- Understanding violence as related to personal safety
- Many types of violence exist, ranging from bullying to war.
- This information focuses on major types of violence associated with personal safety
- We must understand social violence and asocial violence and how to handle both of them to stay safe.
1. Social violence
- The aggressor sees you as a human being, not an object or resource, and the violence is not intended to end in serious injury or death; rather, the violence is intended to establish dominance or status or to claim territory.
- You may be seriously injured or even killed by accident, but the violence is not intended for serious injury or death
- The violence pertains to establishing, taking, and maintaining dominance, status, territory, and personal identity
- To avoid this kind of violence, we must practice extraordinary self-control
- We can control our own actions, reactions, behaviors, and attitudes.
- Avoidance of social violence starts with your own attitude:
- Don’t sweat the small stuff.
- Don’t be goaded into reacting to other people’s nonsense.
- Control your own temper.
- Do not provoke other people with jerky behavior or arrogant attitudes.
- Try to deescalate the situation and back down BEFORE it becomes physical
- Once the physical violence starts, you are in a fight and it is near impossible to back out once the actual fight begins and someone or both of you will be hurt and you may face legal consequences.
- Avoidance involves good lifestyle choices
- Don’t hang out with violent people.
- Avoid dangerous areas and hangouts (like dangerous bars and night clubs).
2. Asocial violence:
- A predator human is using you as a resource to get what he wants.
- Could be a criminal person, a desperate person, or a full-blown sociopath.
- When you are in an asocial violent situation, do not worry about the hows and the whys, because knowing why this is happening won’t change anything about the situation.

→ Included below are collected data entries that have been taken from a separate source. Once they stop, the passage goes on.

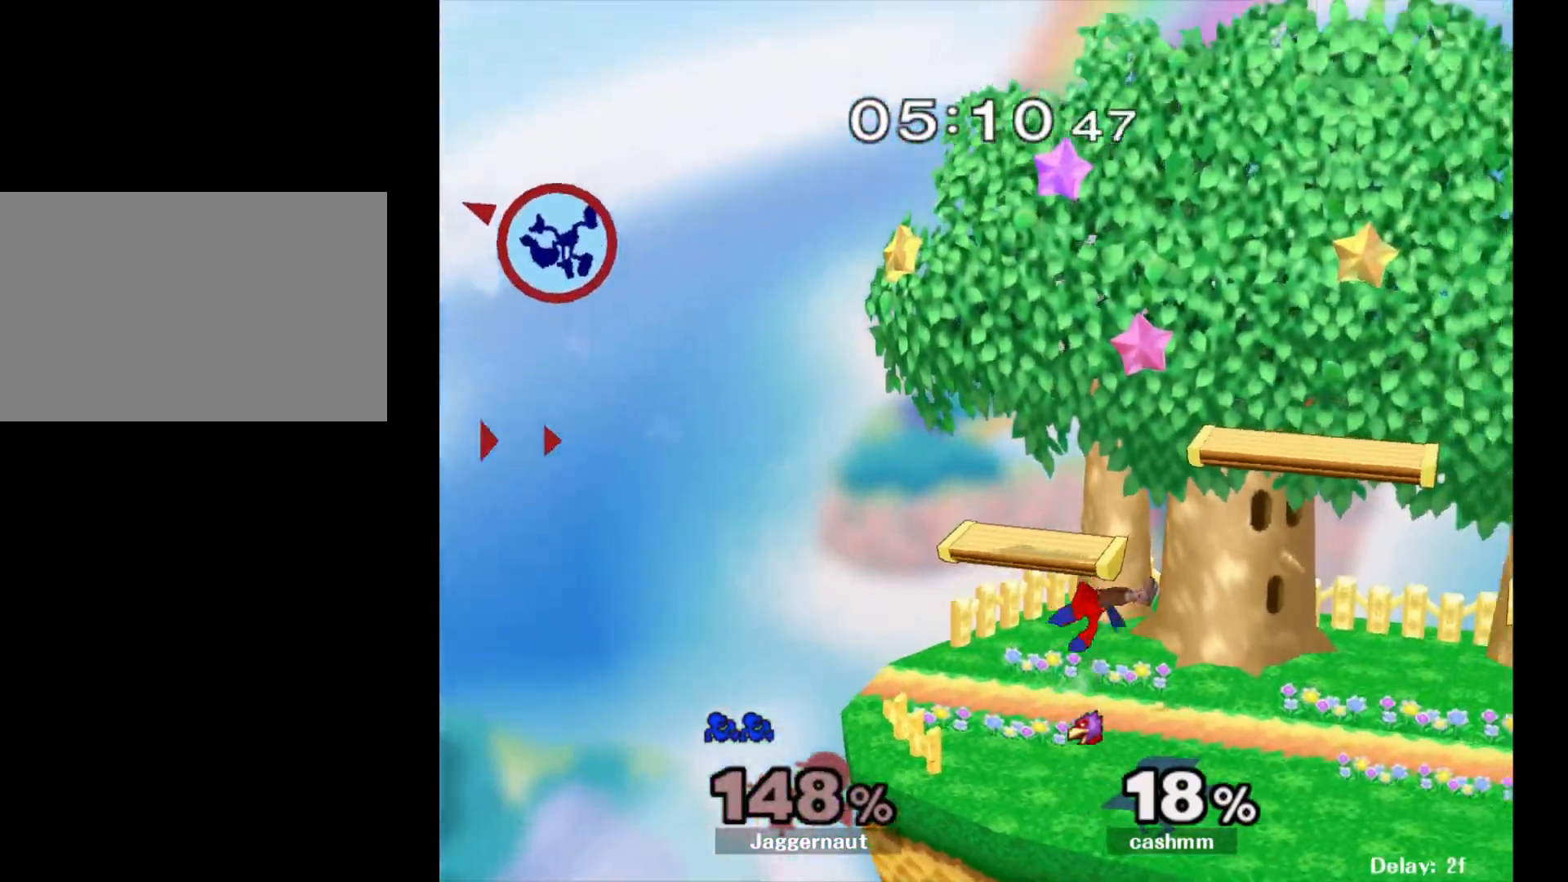
{"buttons": [], "left_stick": "right", "right_stick": "center", "events": [[67, "Y", "up"], [100, "Y", "down"], [233, "Y", "up"], [267, "Y", "down"], [450, "Y", "up"]]}
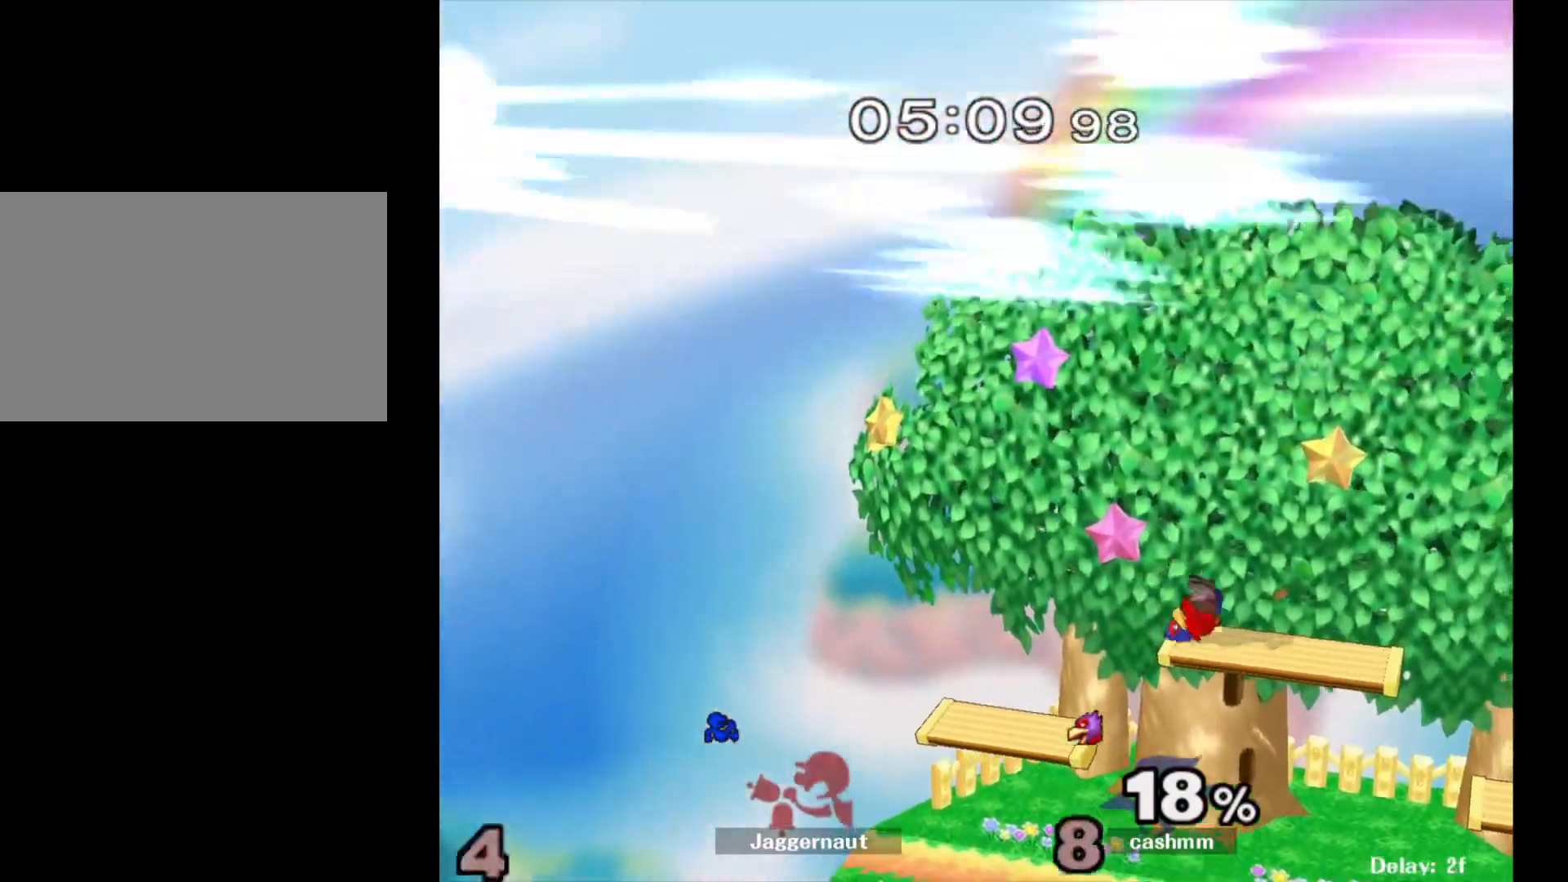
{"buttons": [], "left_stick": "right", "right_stick": "center", "events": []}
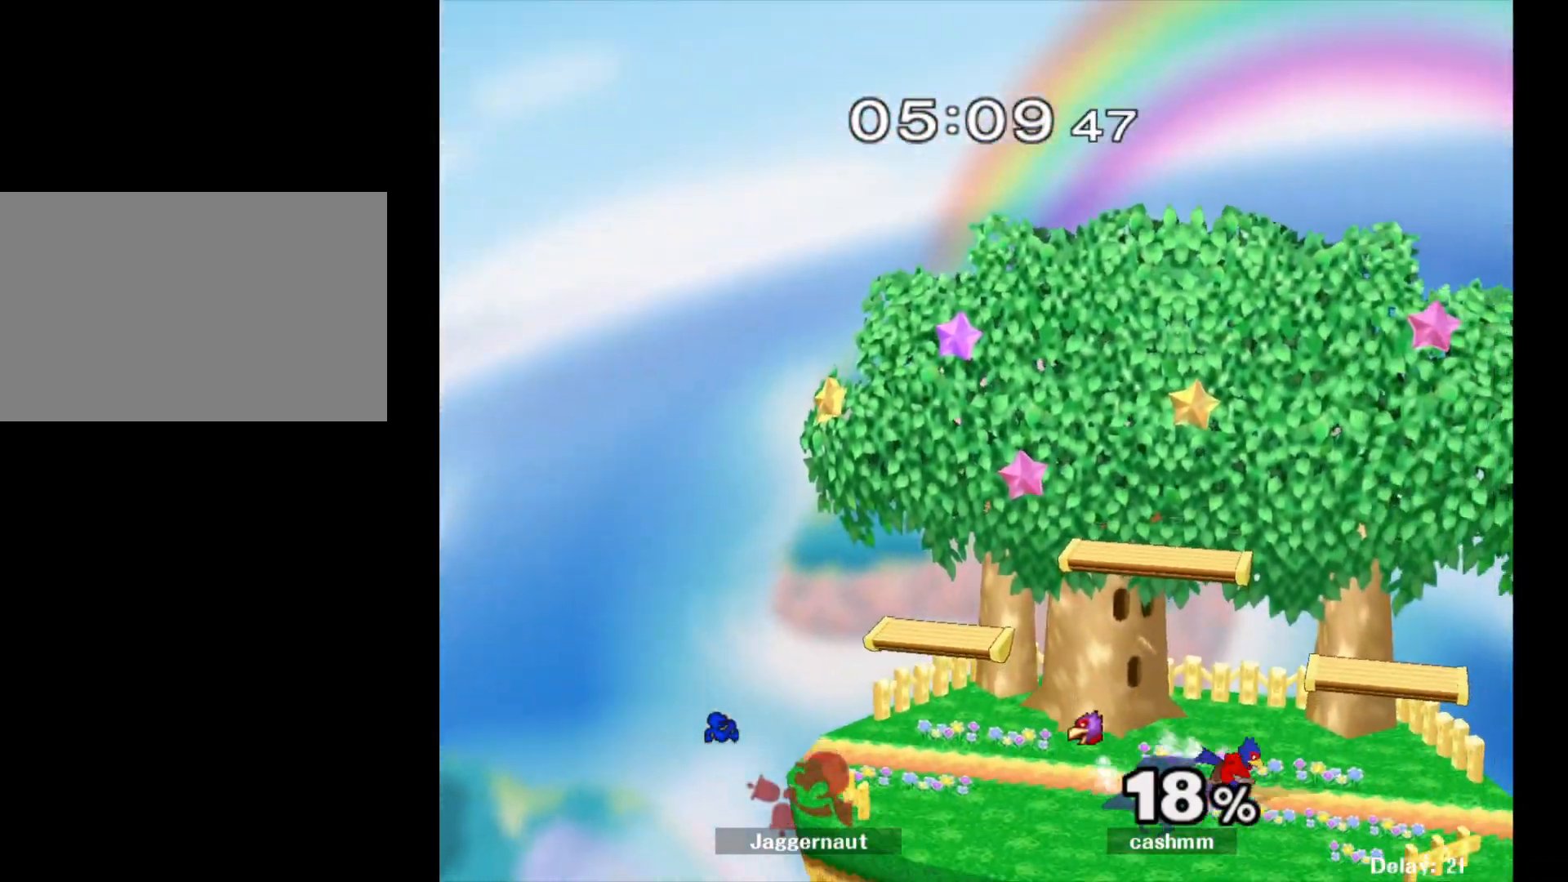
{"buttons": ["L1", "R1"], "left_stick": "right", "right_stick": "center", "events": [[117, "R1", "down"], [167, "L1", "down"], [267, "L1", "up"], [333, "L1", "down"]]}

- The person has already decided to assault you for a resource so discussing things with them won’t help.
- You must learn how to deal with the situation as it is and to get out as safely as possible.

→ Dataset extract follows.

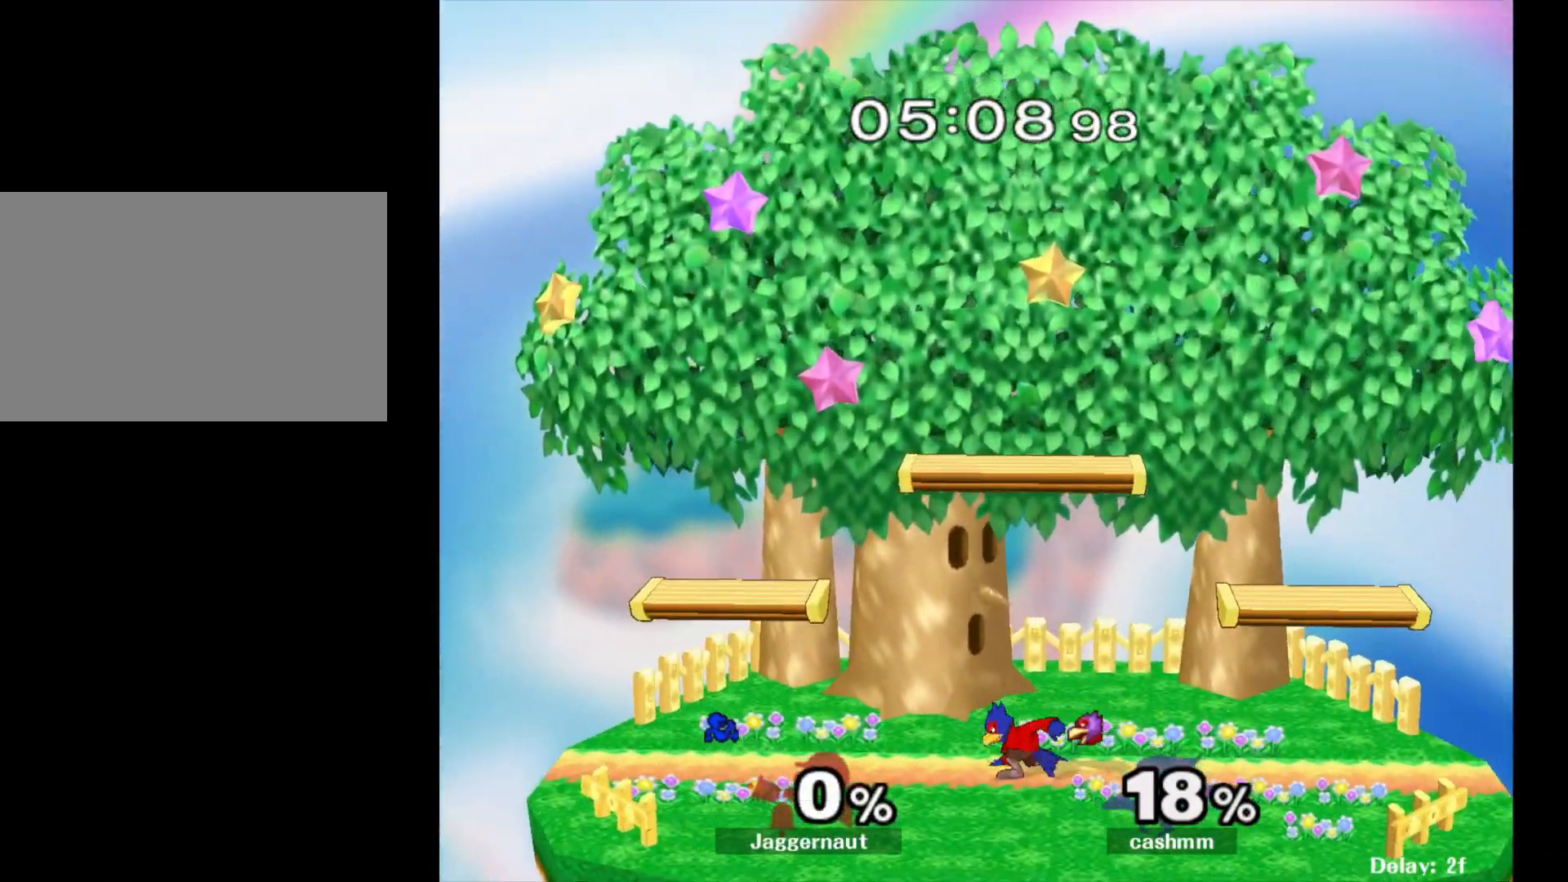
{"buttons": [], "left_stick": "right", "right_stick": "center", "events": [[200, "L1", "up"], [200, "R1", "up"], [250, "left_stick", "center"], [417, "left_stick", "right"]]}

- If the attacker tells you to give money, car, keys or you will be killed, then give them the property.
- Property can be replaced but your life cannot.
- Cooperating in property theft is the best way to keep yourself safe.

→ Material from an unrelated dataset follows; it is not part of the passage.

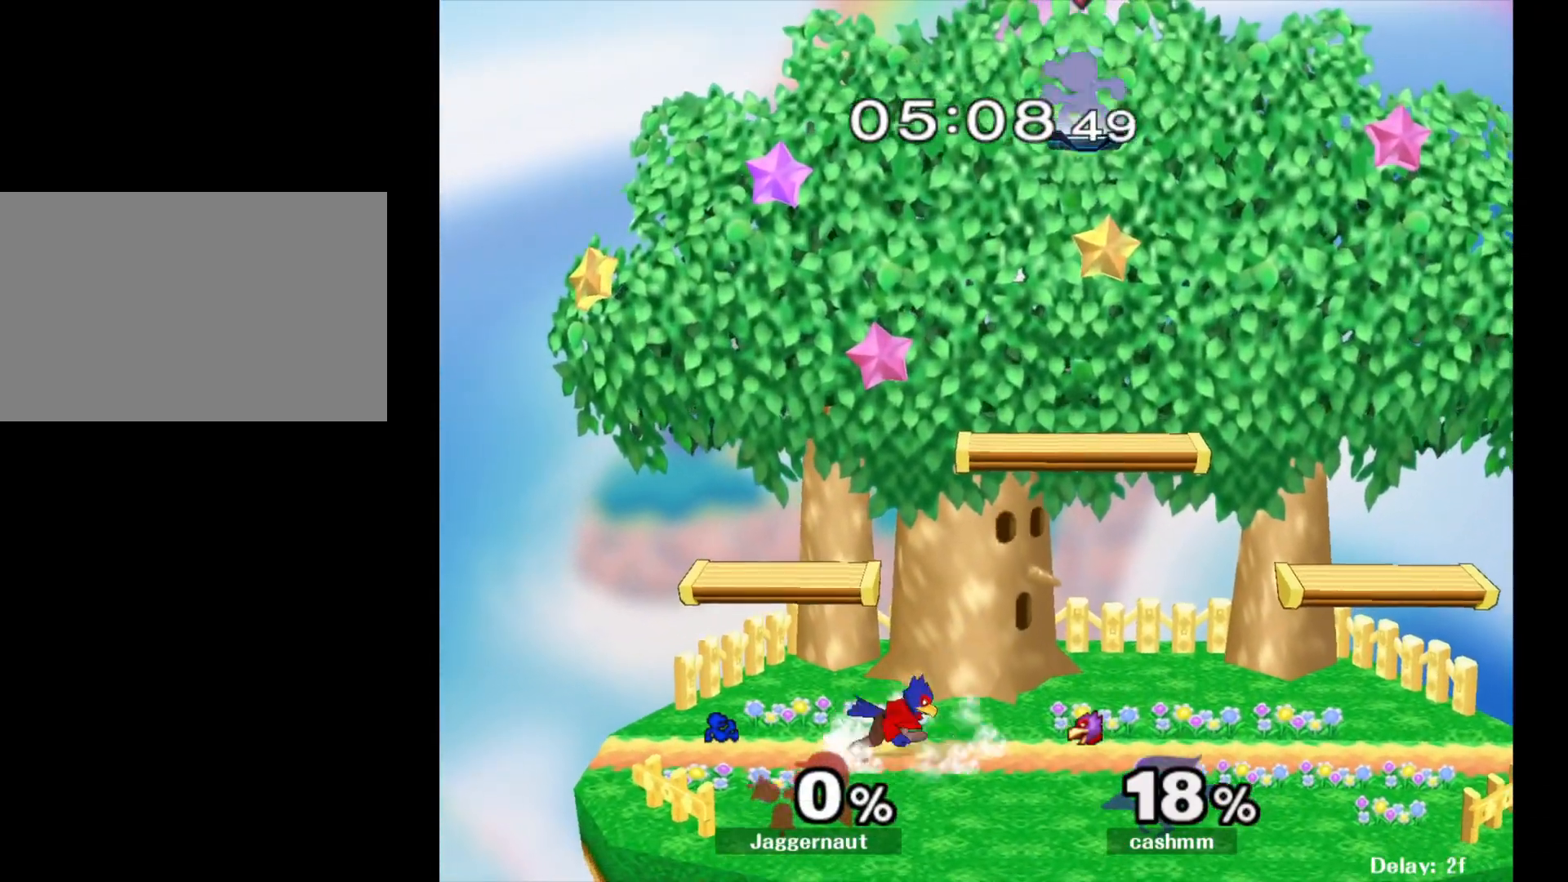
{"buttons": [], "left_stick": "down", "right_stick": "center", "events": [[83, "left_stick", "center"], [450, "left_stick", "down"]]}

- If the attacker tells you to go with him, you must avoid that at all cost because the intent is to do harm or kill you.
- Don’t fight over property.
- You should fight to not be taken somewhere, kidnapped, or moved to a new location because the intent is to take you to a more secluded place to further harm or kill you in greater secrecy.
- It is difficult to deal with asocial violence:
- The attacker is not viewing you as a human but as a resource, a means to his end of getting something he wants or needs.
- He has already made the decision to act violently towards you.
- The key to dealing with asocial violence is avoidance:
- Consider the big three elements you can control.
- Make good lifestyle choices to avoid contexts where asocial violence may occur.
- Maintain keen awareness to notice and avoid problems.
- Work on your attitude so as not to appear an easy victim or to provoke others to violence against you.